**YOUR INSTRUCTIONS**
Repeat the lines of the data exactly and exclude any picture among them.

**EXTRACTED INFORMATION**
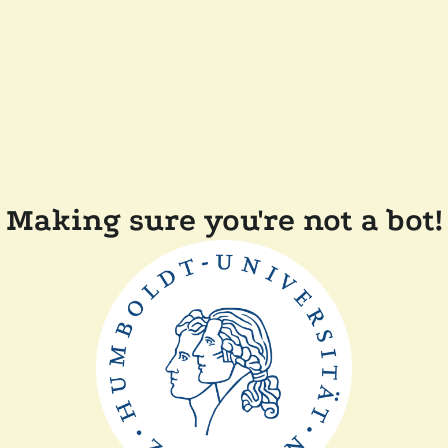
Making sure you're not a bot!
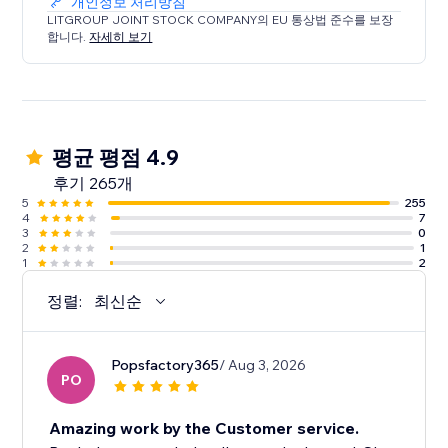
개인정보 처리방침
LITGROUP JOINT STOCK COMPANY의 EU 통상법 준수를 보장
합니다.
자세히 보기
평균 평점 4.9
후기 265개
5
255
4
7
3
0
2
1
1
2
정렬:
최신순
Popsfactory365
/ Aug 3, 2026
PO
Amazing work by the Customer service.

**RESPONSE BELOW**
Making sure you're not a bot!
개인정보 처리방침
LITGROUP JOINT STOCK COMPANY의 EU 통상법 준수를 보장
합니다.
자세히 보기
평균 평점 4.9
후기 265개
5
255
4
7
3
0
2
1
1
2
정렬:
최신순
Popsfactory365
/ Aug 3, 2026
PO
Amazing work by the Customer service.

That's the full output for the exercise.